**What the task asks**
Number each of the following lines in order, omitting any blank lines.

**Data supplied**

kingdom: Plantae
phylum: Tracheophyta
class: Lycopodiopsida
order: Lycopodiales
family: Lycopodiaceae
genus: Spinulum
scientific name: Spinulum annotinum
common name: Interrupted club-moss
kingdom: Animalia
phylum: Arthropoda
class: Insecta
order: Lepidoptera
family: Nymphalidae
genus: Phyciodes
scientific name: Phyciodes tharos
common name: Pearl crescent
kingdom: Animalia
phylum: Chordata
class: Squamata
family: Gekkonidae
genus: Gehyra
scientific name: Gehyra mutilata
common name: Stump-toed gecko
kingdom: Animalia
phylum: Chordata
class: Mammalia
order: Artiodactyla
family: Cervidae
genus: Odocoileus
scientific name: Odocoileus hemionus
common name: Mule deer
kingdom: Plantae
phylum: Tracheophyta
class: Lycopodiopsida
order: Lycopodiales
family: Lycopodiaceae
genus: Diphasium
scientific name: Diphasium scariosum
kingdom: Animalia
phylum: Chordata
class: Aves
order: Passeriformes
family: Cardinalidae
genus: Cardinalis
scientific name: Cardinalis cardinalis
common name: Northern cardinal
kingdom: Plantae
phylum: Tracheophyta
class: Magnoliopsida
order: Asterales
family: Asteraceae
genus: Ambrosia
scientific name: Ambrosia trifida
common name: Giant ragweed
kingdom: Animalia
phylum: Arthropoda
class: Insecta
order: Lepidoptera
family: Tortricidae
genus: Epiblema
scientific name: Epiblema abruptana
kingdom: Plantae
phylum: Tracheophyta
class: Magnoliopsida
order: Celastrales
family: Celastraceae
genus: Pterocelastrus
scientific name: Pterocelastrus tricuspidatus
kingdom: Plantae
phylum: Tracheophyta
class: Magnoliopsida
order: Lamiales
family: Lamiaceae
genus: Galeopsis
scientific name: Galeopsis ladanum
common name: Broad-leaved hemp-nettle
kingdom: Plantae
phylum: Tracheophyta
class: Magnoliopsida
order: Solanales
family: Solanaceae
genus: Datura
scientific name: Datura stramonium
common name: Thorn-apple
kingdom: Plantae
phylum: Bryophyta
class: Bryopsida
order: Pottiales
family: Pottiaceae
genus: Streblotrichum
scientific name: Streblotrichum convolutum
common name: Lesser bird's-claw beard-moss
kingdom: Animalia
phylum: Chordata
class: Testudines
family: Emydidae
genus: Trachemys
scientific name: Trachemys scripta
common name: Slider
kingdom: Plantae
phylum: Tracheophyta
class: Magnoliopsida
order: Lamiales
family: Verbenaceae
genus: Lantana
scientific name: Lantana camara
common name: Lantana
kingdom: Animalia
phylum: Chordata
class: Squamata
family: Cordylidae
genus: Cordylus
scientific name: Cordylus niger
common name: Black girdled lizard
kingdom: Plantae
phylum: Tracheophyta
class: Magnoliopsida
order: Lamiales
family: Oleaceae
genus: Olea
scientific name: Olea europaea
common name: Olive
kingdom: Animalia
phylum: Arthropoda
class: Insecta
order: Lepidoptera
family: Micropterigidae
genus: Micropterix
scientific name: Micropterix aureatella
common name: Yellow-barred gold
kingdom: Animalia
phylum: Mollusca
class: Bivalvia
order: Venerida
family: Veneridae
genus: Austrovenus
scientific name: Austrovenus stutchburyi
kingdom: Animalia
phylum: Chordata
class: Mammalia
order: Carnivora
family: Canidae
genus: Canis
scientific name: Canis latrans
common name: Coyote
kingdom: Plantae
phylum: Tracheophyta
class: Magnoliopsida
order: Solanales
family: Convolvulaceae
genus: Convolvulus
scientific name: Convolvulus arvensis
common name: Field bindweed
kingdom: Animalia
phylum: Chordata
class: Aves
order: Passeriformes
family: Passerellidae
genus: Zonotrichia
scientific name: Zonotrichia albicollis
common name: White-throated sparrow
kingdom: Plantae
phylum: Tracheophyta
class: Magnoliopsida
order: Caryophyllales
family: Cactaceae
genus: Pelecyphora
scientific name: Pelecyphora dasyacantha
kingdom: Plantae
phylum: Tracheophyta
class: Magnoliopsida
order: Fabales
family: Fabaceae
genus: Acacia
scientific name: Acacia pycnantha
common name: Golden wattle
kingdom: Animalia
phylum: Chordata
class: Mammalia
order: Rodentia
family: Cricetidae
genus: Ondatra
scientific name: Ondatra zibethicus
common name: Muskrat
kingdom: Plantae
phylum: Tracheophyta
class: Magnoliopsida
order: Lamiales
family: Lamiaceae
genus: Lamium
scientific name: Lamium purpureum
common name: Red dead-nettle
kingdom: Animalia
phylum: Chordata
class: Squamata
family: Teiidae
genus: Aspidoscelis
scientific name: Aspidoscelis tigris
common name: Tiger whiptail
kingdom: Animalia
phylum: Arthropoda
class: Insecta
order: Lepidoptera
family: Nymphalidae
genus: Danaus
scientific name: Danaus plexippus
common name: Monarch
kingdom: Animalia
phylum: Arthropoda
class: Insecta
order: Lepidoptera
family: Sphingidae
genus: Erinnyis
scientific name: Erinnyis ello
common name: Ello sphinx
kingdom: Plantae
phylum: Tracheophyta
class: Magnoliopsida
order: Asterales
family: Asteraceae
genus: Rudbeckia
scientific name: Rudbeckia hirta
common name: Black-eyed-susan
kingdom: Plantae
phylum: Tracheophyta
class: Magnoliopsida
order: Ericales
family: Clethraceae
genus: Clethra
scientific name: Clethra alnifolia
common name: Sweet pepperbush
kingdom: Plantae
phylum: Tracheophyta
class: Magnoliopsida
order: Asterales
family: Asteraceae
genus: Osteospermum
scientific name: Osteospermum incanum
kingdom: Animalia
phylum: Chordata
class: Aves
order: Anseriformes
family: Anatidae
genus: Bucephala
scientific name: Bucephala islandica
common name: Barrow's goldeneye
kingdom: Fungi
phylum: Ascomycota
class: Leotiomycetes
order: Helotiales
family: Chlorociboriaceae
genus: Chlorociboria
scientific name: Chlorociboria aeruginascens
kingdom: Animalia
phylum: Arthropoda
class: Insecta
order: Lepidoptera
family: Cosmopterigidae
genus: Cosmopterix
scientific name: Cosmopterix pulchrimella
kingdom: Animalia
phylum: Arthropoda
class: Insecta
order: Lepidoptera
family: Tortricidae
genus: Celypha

**Exercise response**
1. kingdom: Plantae
2. phylum: Tracheophyta
3. class: Lycopodiopsida
4. order: Lycopodiales
5. family: Lycopodiaceae
6. genus: Spinulum
7. scientific name: Spinulum annotinum
8. common name: Interrupted club-moss
9. kingdom: Animalia
10. phylum: Arthropoda
11. class: Insecta
12. order: Lepidoptera
13. family: Nymphalidae
14. genus: Phyciodes
15. scientific name: Phyciodes tharos
16. common name: Pearl crescent
17. kingdom: Animalia
18. phylum: Chordata
19. class: Squamata
20. family: Gekkonidae
21. genus: Gehyra
22. scientific name: Gehyra mutilata
23. common name: Stump-toed gecko
24. kingdom: Animalia
25. phylum: Chordata
26. class: Mammalia
27. order: Artiodactyla
28. family: Cervidae
29. genus: Odocoileus
30. scientific name: Odocoileus hemionus
31. common name: Mule deer
32. kingdom: Plantae
33. phylum: Tracheophyta
34. class: Lycopodiopsida
35. order: Lycopodiales
36. family: Lycopodiaceae
37. genus: Diphasium
38. scientific name: Diphasium scariosum
39. kingdom: Animalia
40. phylum: Chordata
41. class: Aves
42. order: Passeriformes
43. family: Cardinalidae
44. genus: Cardinalis
45. scientific name: Cardinalis cardinalis
46. common name: Northern cardinal
47. kingdom: Plantae
48. phylum: Tracheophyta
49. class: Magnoliopsida
50. order: Asterales
51. family: Asteraceae
52. genus: Ambrosia
53. scientific name: Ambrosia trifida
54. common name: Giant ragweed
55. kingdom: Animalia
56. phylum: Arthropoda
57. class: Insecta
58. order: Lepidoptera
59. family: Tortricidae
60. genus: Epiblema
61. scientific name: Epiblema abruptana
62. kingdom: Plantae
63. phylum: Tracheophyta
64. class: Magnoliopsida
65. order: Celastrales
66. family: Celastraceae
67. genus: Pterocelastrus
68. scientific name: Pterocelastrus tricuspidatus
69. kingdom: Plantae
70. phylum: Tracheophyta
71. class: Magnoliopsida
72. order: Lamiales
73. family: Lamiaceae
74. genus: Galeopsis
75. scientific name: Galeopsis ladanum
76. common name: Broad-leaved hemp-nettle
77. kingdom: Plantae
78. phylum: Tracheophyta
79. class: Magnoliopsida
80. order: Solanales
81. family: Solanaceae
82. genus: Datura
83. scientific name: Datura stramonium
84. common name: Thorn-apple
85. kingdom: Plantae
86. phylum: Bryophyta
87. class: Bryopsida
88. order: Pottiales
89. family: Pottiaceae
90. genus: Streblotrichum
91. scientific name: Streblotrichum convolutum
92. common name: Lesser bird's-claw beard-moss
93. kingdom: Animalia
94. phylum: Chordata
95. class: Testudines
96. family: Emydidae
97. genus: Trachemys
98. scientific name: Trachemys scripta
99. common name: Slider
100. kingdom: Plantae
101. phylum: Tracheophyta
102. class: Magnoliopsida
103. order: Lamiales
104. family: Verbenaceae
105. genus: Lantana
106. scientific name: Lantana camara
107. common name: Lantana
108. kingdom: Animalia
109. phylum: Chordata
110. class: Squamata
111. family: Cordylidae
112. genus: Cordylus
113. scientific name: Cordylus niger
114. common name: Black girdled lizard
115. kingdom: Plantae
116. phylum: Tracheophyta
117. class: Magnoliopsida
118. order: Lamiales
119. family: Oleaceae
120. genus: Olea
121. scientific name: Olea europaea
122. common name: Olive
123. kingdom: Animalia
124. phylum: Arthropoda
125. class: Insecta
126. order: Lepidoptera
127. family: Micropterigidae
128. genus: Micropterix
129. scientific name: Micropterix aureatella
130. common name: Yellow-barred gold
131. kingdom: Animalia
132. phylum: Mollusca
133. class: Bivalvia
134. order: Venerida
135. family: Veneridae
136. genus: Austrovenus
137. scientific name: Austrovenus stutchburyi
138. kingdom: Animalia
139. phylum: Chordata
140. class: Mammalia
141. order: Carnivora
142. family: Canidae
143. genus: Canis
144. scientific name: Canis latrans
145. common name: Coyote
146. kingdom: Plantae
147. phylum: Tracheophyta
148. class: Magnoliopsida
149. order: Solanales
150. family: Convolvulaceae
151. genus: Convolvulus
152. scientific name: Convolvulus arvensis
153. common name: Field bindweed
154. kingdom: Animalia
155. phylum: Chordata
156. class: Aves
157. order: Passeriformes
158. family: Passerellidae
159. genus: Zonotrichia
160. scientific name: Zonotrichia albicollis
161. common name: White-throated sparrow
162. kingdom: Plantae
163. phylum: Tracheophyta
164. class: Magnoliopsida
165. order: Caryophyllales
166. family: Cactaceae
167. genus: Pelecyphora
168. scientific name: Pelecyphora dasyacantha
169. kingdom: Plantae
170. phylum: Tracheophyta
171. class: Magnoliopsida
172. order: Fabales
173. family: Fabaceae
174. genus: Acacia
175. scientific name: Acacia pycnantha
176. common name: Golden wattle
177. kingdom: Animalia
178. phylum: Chordata
179. class: Mammalia
180. order: Rodentia
181. family: Cricetidae
182. genus: Ondatra
183. scientific name: Ondatra zibethicus
184. common name: Muskrat
185. kingdom: Plantae
186. phylum: Tracheophyta
187. class: Magnoliopsida
188. order: Lamiales
189. family: Lamiaceae
190. genus: Lamium
191. scientific name: Lamium purpureum
192. common name: Red dead-nettle
193. kingdom: Animalia
194. phylum: Chordata
195. class: Squamata
196. family: Teiidae
197. genus: Aspidoscelis
198. scientific name: Aspidoscelis tigris
199. common name: Tiger whiptail
200. kingdom: Animalia
201. phylum: Arthropoda
202. class: Insecta
203. order: Lepidoptera
204. family: Nymphalidae
205. genus: Danaus
206. scientific name: Danaus plexippus
207. common name: Monarch
208. kingdom: Animalia
209. phylum: Arthropoda
210. class: Insecta
211. order: Lepidoptera
212. family: Sphingidae
213. genus: Erinnyis
214. scientific name: Erinnyis ello
215. common name: Ello sphinx
216. kingdom: Plantae
217. phylum: Tracheophyta
218. class: Magnoliopsida
219. order: Asterales
220. family: Asteraceae
221. genus: Rudbeckia
222. scientific name: Rudbeckia hirta
223. common name: Black-eyed-susan
224. kingdom: Plantae
225. phylum: Tracheophyta
226. class: Magnoliopsida
227. order: Ericales
228. family: Clethraceae
229. genus: Clethra
230. scientific name: Clethra alnifolia
231. common name: Sweet pepperbush
232. kingdom: Plantae
233. phylum: Tracheophyta
234. class: Magnoliopsida
235. order: Asterales
236. family: Asteraceae
237. genus: Osteospermum
238. scientific name: Osteospermum incanum
239. kingdom: Animalia
240. phylum: Chordata
241. class: Aves
242. order: Anseriformes
243. family: Anatidae
244. genus: Bucephala
245. scientific name: Bucephala islandica
246. common name: Barrow's goldeneye
247. kingdom: Fungi
248. phylum: Ascomycota
249. class: Leotiomycetes
250. order: Helotiales
251. family: Chlorociboriaceae
252. genus: Chlorociboria
253. scientific name: Chlorociboria aeruginascens
254. kingdom: Animalia
255. phylum: Arthropoda
256. class: Insecta
257. order: Lepidoptera
258. family: Cosmopterigidae
259. genus: Cosmopterix
260. scientific name: Cosmopterix pulchrimella
261. kingdom: Animalia
262. phylum: Arthropoda
263. class: Insecta
264. order: Lepidoptera
265. family: Tortricidae
266. genus: Celypha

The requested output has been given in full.